Yup lol but for a supposed *Next Gen MMO* they should be looking at what people like about mmos and find a way to improve on it.
Take warframe for this they took movement in normal style mmos and then added Parkour and dance dance movement to it.
Now all future mmo movement will be compared to what warframe did because if they can do it why can't *insert mmmo* do it.
Especially because warframe is an old mmo running on an engine even older.
Buuut take this as an opportunity
Warframe movementhttps://youtu.be/86DFeTqLp3s
Possible movement added to ESO (quick mod of skyrim as an example) 2 year old videohttps://youtu.be/XOj7WAAABm0
Fact is eso plays like a 5 year old mmo with a different combat system and alot more is expected these days as games like destiny,warframe and what not are the new classed mmos and game developers must adapt.
Especially because this is the type of mmos console players are used to and they are trying to get in on the market.
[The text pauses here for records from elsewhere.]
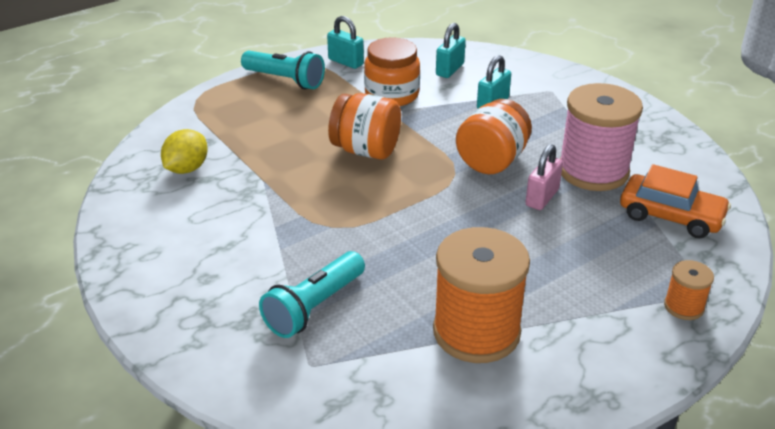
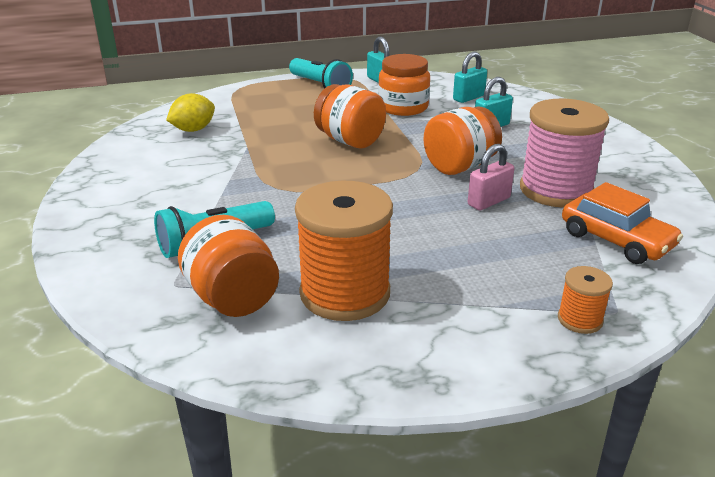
camera: 20 degrees right, 5 degrees down
none -> orange jar [178,215,279,317]

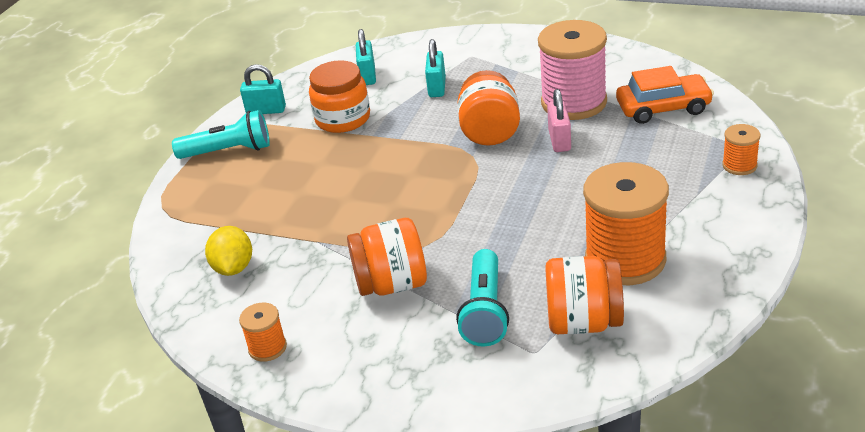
camera: 50 degrees left, 5 degrees up
orange jar [314,84,386,148] -> orange jar moved to [347,218,427,296]
none -> orange spool [239,303,287,362]

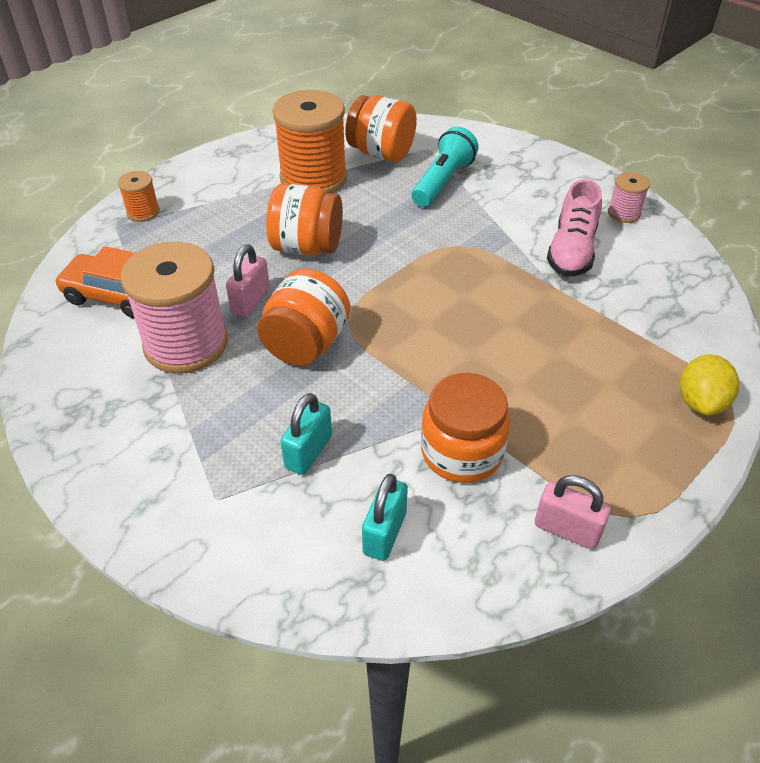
camera: 160 degrees left, 10 degrees up
turquoise flashlight [172,110,270,159] -> none
yellow lemon [205,226,252,276] -> yellow lemon moved to [680,354,740,415]
orange spool [239,303,287,362] -> pink spool [608,172,650,223]
turquoise padlock [240,64,286,114] -> pink padlock [535,475,611,550]
orange jar [347,218,427,296] -> orange jar moved to [266,184,343,255]
none -> pink shoe [547,179,602,276]

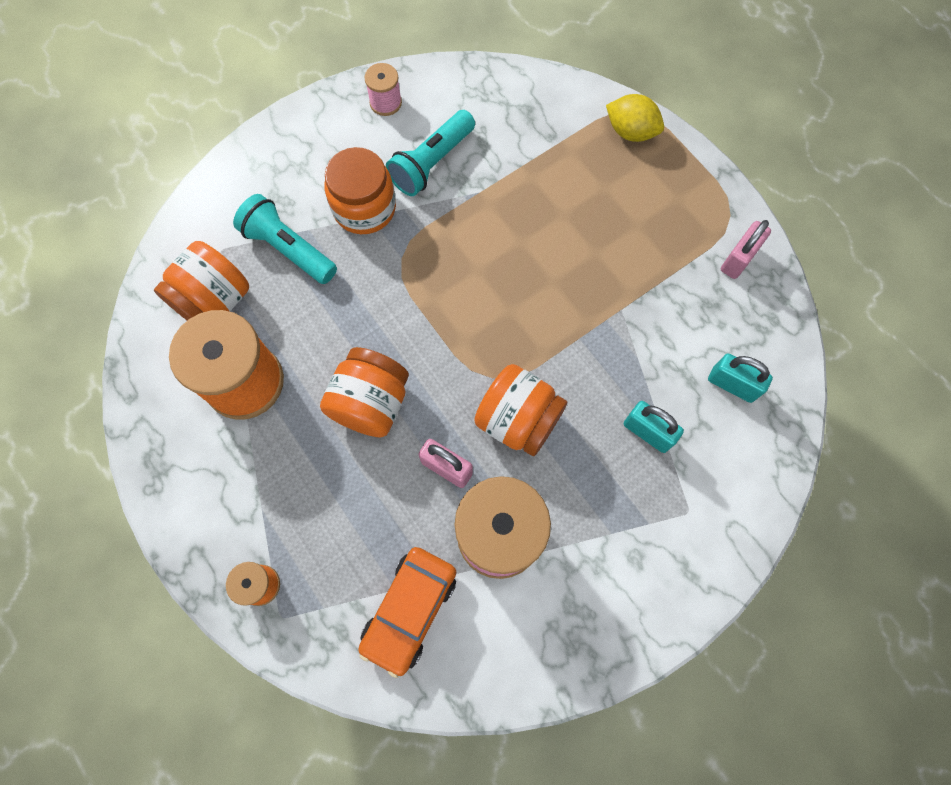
camera: 80 degrees left, 25 degrees up
orange jar [421,373,510,483] -> orange jar moved to [325,147,396,234]
pink shoe [547,179,602,276] -> turquoise flashlight [386,110,475,196]

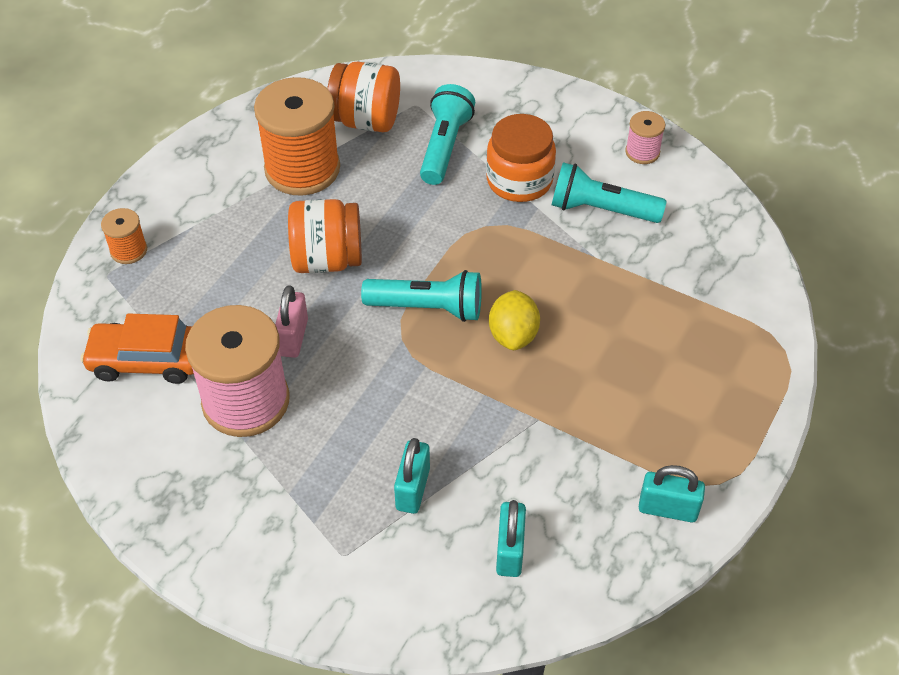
camera: 65 degrees right, 20 degrees down
orange jar [474,364,567,456] -> none
yellow lemon [606,94,664,142] -> yellow lemon moved to [489,290,540,350]
pink padlock [721,220,771,279] -> turquoise padlock [639,465,705,523]
none -> turquoise flashlight [361,270,482,322]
You move with the times or get left behind.
My 2 cents anyway
I see it in another perspective tho... To me it seems that what is causing games failure or success when launching is down to if the hyped expectations of it is met or not.
Usually game companies present text lists + some screenshot or a short non-telling trailer to present the "features" of the upcoming game and that paints a picture into the potential players minds of what is to come.
Here is an example
- A living breathing world where players actually affect the game world- turns out to be player only phased areas that no one but the player can see and experience - but non other.
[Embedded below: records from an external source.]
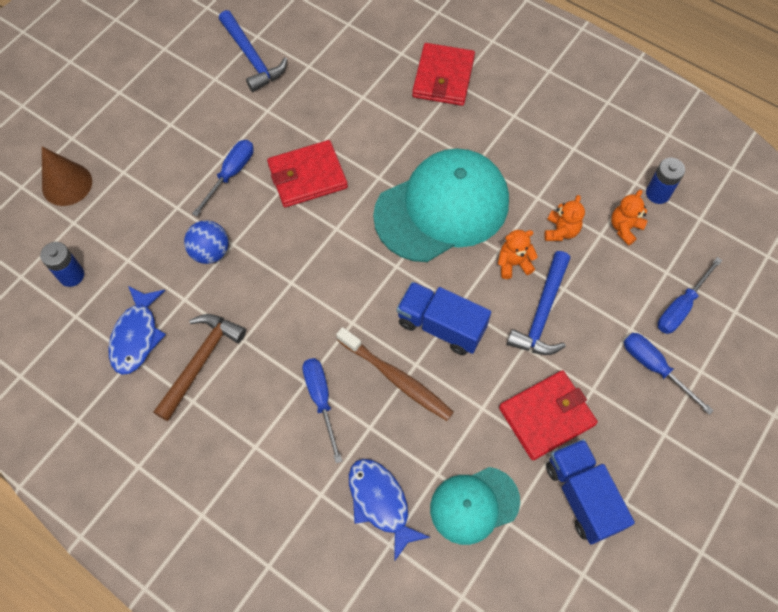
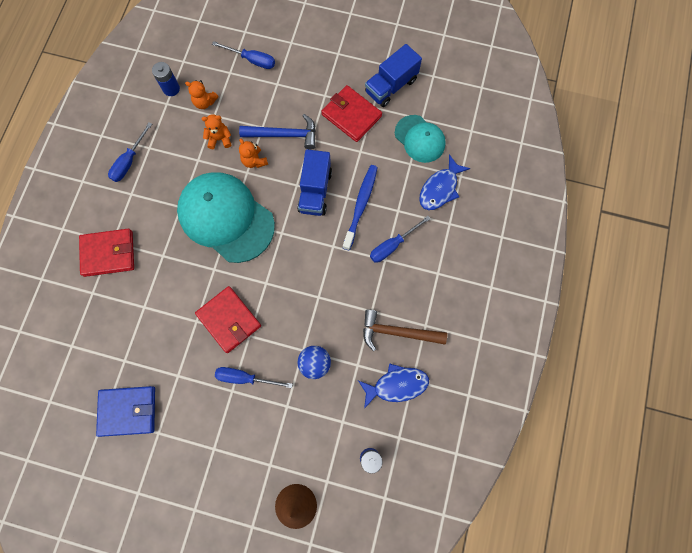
camera: 110 degrees left, 10 degrees up
blue hammer [219,10,287,92] -> blue wallet [96,386,155,437]
brown toothbrush [336,327,454,421] -> blue toothbrush [342,165,378,250]
blue screwdriver [624,333,714,415] -> blue screwdriver moved to [108,122,152,182]

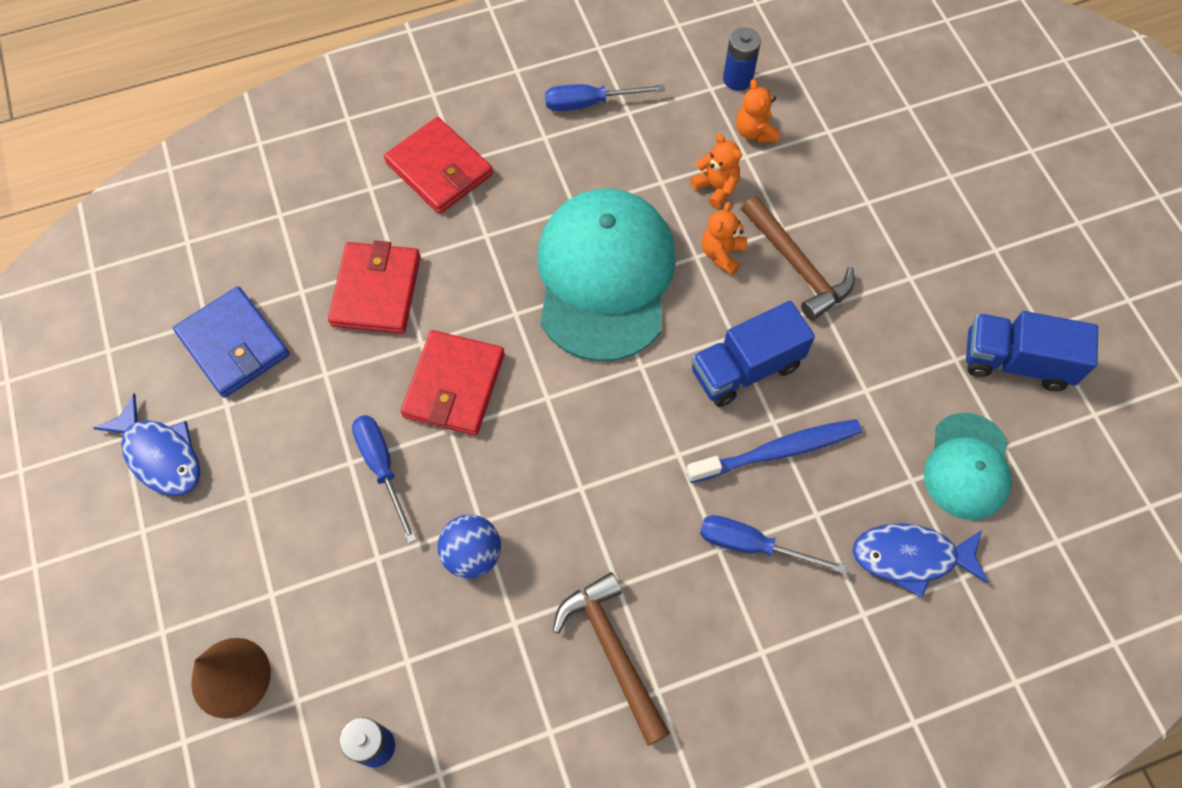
camera: 55 degrees right, 10 degrees down
blue screwdriver [212,41,275,69] -> none
blue hammer [239,114,316,150] -> brown hammer [742,196,855,321]
red wallet [321,85,382,142] -> red wallet moved to [328,241,421,334]
blue fish [358,363,429,409] -> blue fish moved to [94,394,200,496]

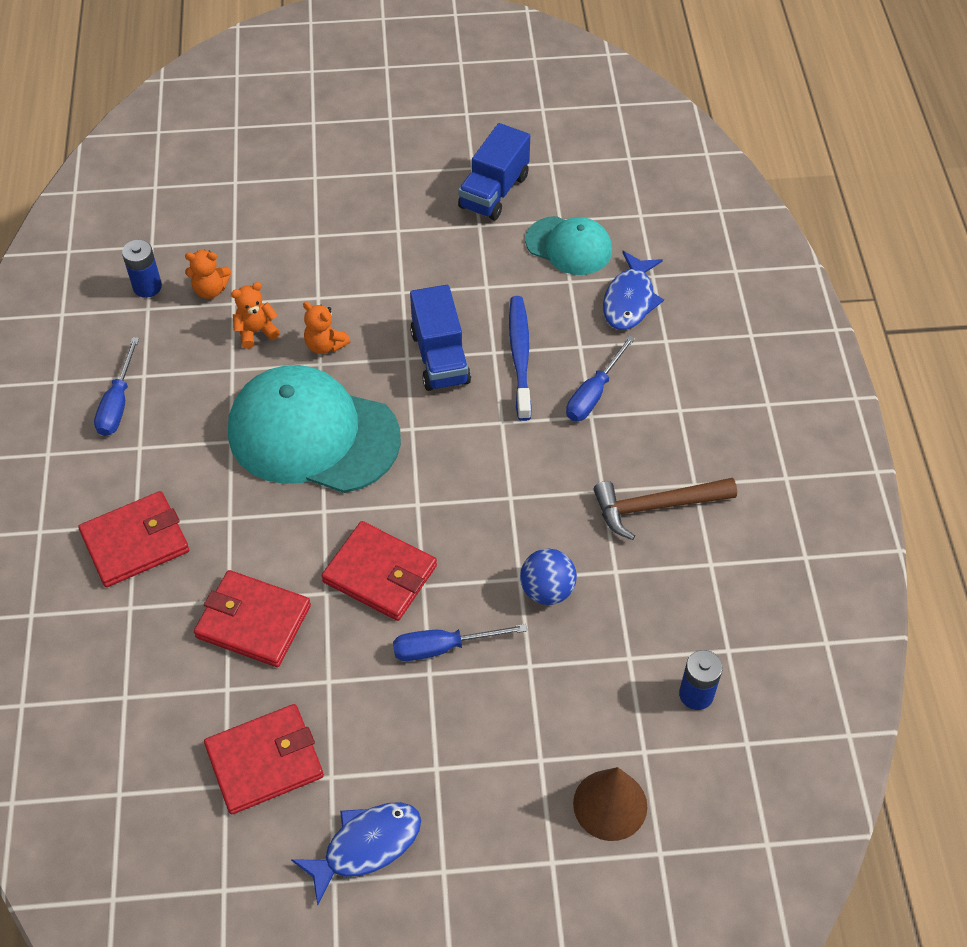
camera: 75 degrees left, 10 degrees down
blue wallet [173,286,289,398] -> red wallet [204,704,324,814]
brown hammer [742,196,855,321] -> none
So while this isnt exactly wrong in its describing it isnt necessarily what whas pictured by the masses.
Apply this into just about anything and you start seeing what might be the cause of why people get disapointed and leave the games after a few months of the release.
I think games would be better off by actually showing and telling the features as they are and not boosted highlights that leaves alot to player imagination.
Thats what I think.
Actually the genre is getting alot more active. Those who've been following the genre from lets say before 2005 know this very well. Just like ESO its almost 1.5 year old and the game is full priced and still sells, thats success itself. Wow is finally losing its grib, about freaking time.
I mostly agree with the points written by @Danikat
my contributions to this thread with be this one: No MMO on PC will ever manage to repeat the success of World of Warcraft. We can mock WOW as much as we want, it still have today more than 7 millions of players suscribed. No other MMO can dream even half of that population.
But does numbers make everything?
Sure it's fun to play that big game everyone is talking about. you feel like part of the gang. But I believe that nowadays, it's a lot better when games renounce to please the masses, and try to do their own thing and succeeed at it. Might be more in the line of a niche game, but the community is a lot better when truely dedicated to its game, smaller and driven by the desire of seeing their game succesful.
I believe that ESO is not a game for everyone and it should not try to be. Yet it still appeal to different crowd and style of gamer and that's great.
I disagree that modern MMORPG are failing. But maybe we are failing as community, because we have become impatient, demanding, un loyal and undedicated, unable of commitment and effort. Yes, we can partially attribute the wrongs to Blizzard which badly educated the players to have everything easy, but seriously....in the end of day, aren't we responsible for ourselves?
If MMO are failing today, it's because the players behave as spoiled kids and devellopers are getting white hair, trying to satisfy our unrealistics wishes.
;
mwsacto_ESO wrote: »If they were failing they wouldn't be made. Unless your A baseball player with money to throw away on a dream.